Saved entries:
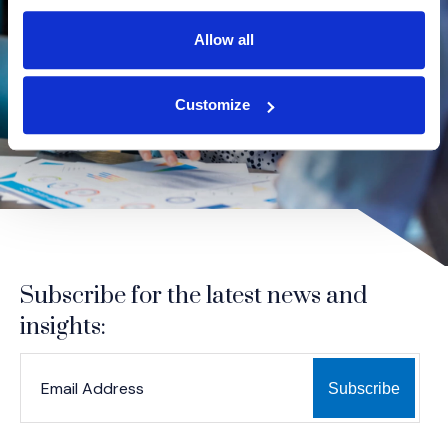
Allow all
Customize
Subscribe for the latest news and
insights:
*
*
EMAIL ADDRESS
indicates required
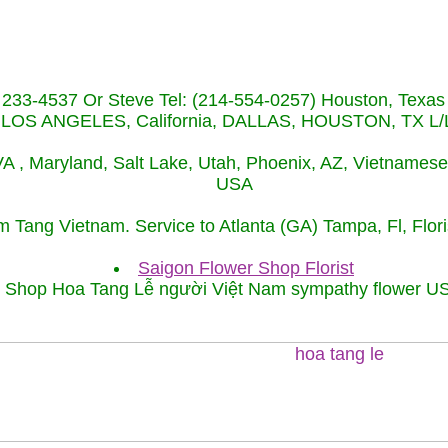
) 233-4537 Or Steve Tel: (214-554-0257) Houston, Texa
S ANGELES, California, DALLAS, HOUSTON, TX L/L t
 VA , Maryland, Salt Lake, Utah, Phoenix, AZ, Vietnames
USA
́m Tang Vietnam. Service to Atlanta (GA) Tampa, Fl, Fl
Saigon Flower Shop Florist
Shop Hoa Tang Lễ người Việt Nam sympathy flower U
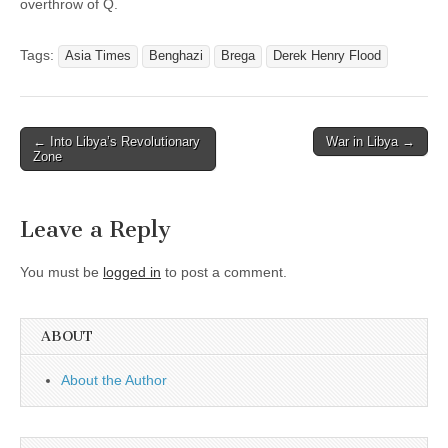
overthrow of Q.
Tags:
Asia Times
Benghazi
Brega
Derek Henry Flood
Post
← Into Libya’s Revolutionary
War in Libya →
Zone
navigation
Leave a Reply
You must be
logged in
to post a comment.
ABOUT
About the Author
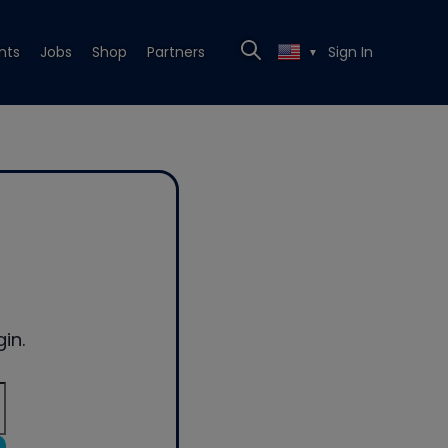
nts
Jobs
Shop
Partners
Sign In
▼
in.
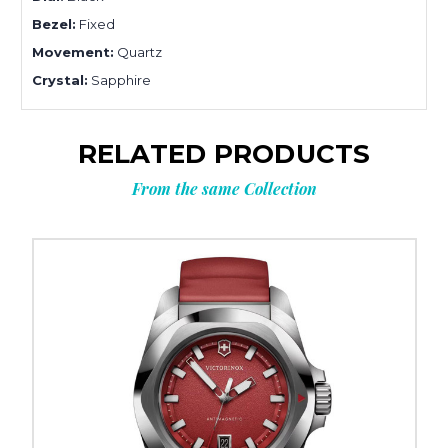
Bezel:
Fixed
Movement:
Quartz
Crystal:
Sapphire
RELATED PRODUCTS
From the same Collection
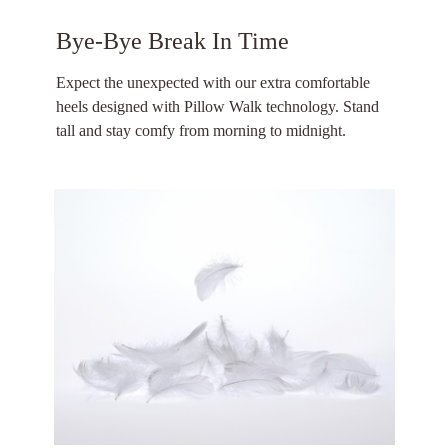
Bye-Bye Break In Time
Expect the unexpected with our extra comfortable
heels designed with Pillow Walk technology. Stand
tall and stay comfy from morning to midnight.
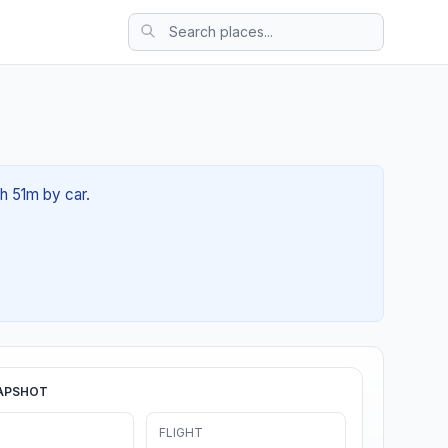
0h 51m by car.
APSHOT
FLIGHT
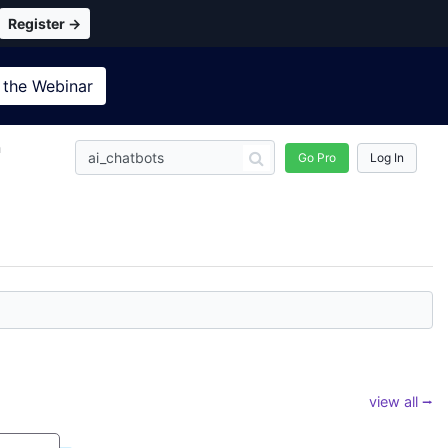
Register →
 the
Webinar
n
Go Pro
Log In
view all ⭢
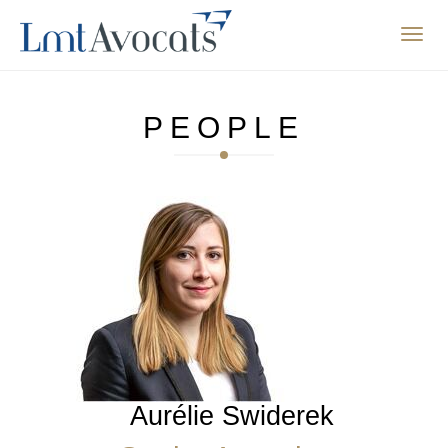
Affic
la
navig
PEOPLE
Aurélie Swiderek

_EXERCISE_
Scan the records above and show every line in which the word "Libya" occurs.

_WRITTEN REPLY_
← Into Libya’s Revolutionary
War in Libya →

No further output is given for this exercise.